> [EXERCISE DIRECTIONS]: Your task is to copy the stretch of lines in the records below that begins with the line containing "- ✅ Immediate output display" and ends with the line containing "Partial rendering means", exactly as written, with nothing added.

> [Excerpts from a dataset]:
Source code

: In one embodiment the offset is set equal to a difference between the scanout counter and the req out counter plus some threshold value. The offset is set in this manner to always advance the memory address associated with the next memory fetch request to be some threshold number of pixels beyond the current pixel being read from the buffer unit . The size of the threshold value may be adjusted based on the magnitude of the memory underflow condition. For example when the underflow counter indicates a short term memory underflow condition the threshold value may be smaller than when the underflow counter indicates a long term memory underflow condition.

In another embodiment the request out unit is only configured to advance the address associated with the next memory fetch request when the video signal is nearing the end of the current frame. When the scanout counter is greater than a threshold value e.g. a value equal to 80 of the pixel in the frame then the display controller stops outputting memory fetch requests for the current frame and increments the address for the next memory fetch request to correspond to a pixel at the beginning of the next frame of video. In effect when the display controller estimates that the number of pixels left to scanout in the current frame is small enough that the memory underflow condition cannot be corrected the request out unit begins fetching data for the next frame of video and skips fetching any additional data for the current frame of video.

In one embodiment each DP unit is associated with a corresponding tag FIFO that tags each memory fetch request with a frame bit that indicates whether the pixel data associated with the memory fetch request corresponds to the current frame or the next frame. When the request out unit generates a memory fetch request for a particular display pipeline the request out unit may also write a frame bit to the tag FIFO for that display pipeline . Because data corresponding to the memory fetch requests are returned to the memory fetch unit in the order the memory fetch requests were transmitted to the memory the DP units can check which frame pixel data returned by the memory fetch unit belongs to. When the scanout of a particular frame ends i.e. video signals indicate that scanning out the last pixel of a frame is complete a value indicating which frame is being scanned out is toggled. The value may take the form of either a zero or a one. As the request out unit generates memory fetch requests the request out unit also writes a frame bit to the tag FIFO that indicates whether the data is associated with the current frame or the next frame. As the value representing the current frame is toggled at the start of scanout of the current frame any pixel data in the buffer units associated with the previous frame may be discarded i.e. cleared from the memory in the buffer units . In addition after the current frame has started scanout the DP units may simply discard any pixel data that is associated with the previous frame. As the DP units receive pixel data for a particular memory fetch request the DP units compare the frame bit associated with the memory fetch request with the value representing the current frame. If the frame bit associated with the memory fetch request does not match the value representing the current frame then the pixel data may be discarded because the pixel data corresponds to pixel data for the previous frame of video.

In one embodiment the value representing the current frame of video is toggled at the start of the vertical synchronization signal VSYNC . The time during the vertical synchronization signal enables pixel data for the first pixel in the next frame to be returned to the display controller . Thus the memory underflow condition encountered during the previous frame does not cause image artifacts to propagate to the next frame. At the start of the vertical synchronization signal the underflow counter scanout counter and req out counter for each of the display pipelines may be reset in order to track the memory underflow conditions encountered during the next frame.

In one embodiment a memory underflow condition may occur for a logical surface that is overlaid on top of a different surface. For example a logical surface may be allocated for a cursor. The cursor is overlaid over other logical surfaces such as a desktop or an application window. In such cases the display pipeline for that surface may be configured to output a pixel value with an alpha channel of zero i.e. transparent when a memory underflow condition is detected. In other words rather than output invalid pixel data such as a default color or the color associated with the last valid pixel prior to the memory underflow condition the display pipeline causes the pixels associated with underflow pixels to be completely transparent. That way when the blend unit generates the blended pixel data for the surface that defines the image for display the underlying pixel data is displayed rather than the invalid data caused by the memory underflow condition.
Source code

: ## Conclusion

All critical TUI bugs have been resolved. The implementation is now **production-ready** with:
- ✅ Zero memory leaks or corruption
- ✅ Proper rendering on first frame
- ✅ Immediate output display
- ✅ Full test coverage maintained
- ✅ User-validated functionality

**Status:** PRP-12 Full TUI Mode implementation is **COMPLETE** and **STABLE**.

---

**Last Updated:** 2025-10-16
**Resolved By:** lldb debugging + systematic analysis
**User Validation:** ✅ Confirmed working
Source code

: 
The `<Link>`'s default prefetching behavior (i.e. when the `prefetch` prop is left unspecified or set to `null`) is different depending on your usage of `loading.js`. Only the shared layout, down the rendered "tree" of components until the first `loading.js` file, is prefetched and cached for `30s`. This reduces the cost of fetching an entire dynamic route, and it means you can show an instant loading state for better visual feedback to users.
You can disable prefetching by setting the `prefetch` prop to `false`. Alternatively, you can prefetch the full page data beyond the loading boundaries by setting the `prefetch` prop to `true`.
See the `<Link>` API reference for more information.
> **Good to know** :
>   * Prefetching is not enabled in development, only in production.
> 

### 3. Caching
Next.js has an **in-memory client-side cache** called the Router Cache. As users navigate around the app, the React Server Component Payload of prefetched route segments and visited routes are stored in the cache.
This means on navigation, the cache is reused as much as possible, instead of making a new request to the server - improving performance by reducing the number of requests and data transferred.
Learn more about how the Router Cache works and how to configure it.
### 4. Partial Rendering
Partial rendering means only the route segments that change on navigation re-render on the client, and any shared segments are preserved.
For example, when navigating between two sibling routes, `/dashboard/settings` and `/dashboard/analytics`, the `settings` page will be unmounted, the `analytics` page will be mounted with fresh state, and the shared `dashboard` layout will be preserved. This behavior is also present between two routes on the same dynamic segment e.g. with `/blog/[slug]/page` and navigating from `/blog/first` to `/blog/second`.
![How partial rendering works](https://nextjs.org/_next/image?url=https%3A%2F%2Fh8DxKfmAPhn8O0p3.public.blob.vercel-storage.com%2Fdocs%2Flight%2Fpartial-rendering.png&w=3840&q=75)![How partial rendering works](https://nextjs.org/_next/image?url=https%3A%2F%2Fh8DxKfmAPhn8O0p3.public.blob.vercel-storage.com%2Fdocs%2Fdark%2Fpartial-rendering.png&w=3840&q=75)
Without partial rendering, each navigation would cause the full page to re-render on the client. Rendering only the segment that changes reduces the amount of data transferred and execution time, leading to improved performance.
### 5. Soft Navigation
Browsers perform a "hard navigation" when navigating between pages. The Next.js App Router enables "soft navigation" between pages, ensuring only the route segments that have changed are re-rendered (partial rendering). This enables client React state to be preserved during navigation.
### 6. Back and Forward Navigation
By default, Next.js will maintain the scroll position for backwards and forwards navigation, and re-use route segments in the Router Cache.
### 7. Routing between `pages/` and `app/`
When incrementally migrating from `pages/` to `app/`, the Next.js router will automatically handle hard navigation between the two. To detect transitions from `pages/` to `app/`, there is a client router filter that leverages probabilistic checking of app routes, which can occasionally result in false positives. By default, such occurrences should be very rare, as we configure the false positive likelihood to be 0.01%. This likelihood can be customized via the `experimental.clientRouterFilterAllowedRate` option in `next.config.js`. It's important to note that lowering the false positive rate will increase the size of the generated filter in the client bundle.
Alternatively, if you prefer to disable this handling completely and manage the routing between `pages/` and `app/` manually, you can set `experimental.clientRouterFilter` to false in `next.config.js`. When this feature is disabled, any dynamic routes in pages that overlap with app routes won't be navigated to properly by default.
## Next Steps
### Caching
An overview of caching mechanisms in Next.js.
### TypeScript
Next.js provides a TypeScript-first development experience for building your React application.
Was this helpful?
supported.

> [EXERCISE SOLUTION]:
- ✅ Immediate output display
- ✅ Full test coverage maintained
- ✅ User-validated functionality

**Status:** PRP-12 Full TUI Mode implementation is **COMPLETE** and **STABLE**.

---

**Last Updated:** 2025-10-16
**Resolved By:** lldb debugging + systematic analysis
**User Validation:** ✅ Confirmed working
Source code

: 
The `<Link>`'s default prefetching behavior (i.e. when the `prefetch` prop is left unspecified or set to `null`) is different depending on your usage of `loading.js`. Only the shared layout, down the rendered "tree" of components until the first `loading.js` file, is prefetched and cached for `30s`. This reduces the cost of fetching an entire dynamic route, and it means you can show an instant loading state for better visual feedback to users.
You can disable prefetching by setting the `prefetch` prop to `false`. Alternatively, you can prefetch the full page data beyond the loading boundaries by setting the `prefetch` prop to `true`.
See the `<Link>` API reference for more information.
> **Good to know** :
>   * Prefetching is not enabled in development, only in production.
> 

### 3. Caching
Next.js has an **in-memory client-side cache** called the Router Cache. As users navigate around the app, the React Server Component Payload of prefetched route segments and visited routes are stored in the cache.
This means on navigation, the cache is reused as much as possible, instead of making a new request to the server - improving performance by reducing the number of requests and data transferred.
Learn more about how the Router Cache works and how to configure it.
### 4. Partial Rendering
Partial rendering means only the route segments that change on navigation re-render on the client, and any shared segments are preserved.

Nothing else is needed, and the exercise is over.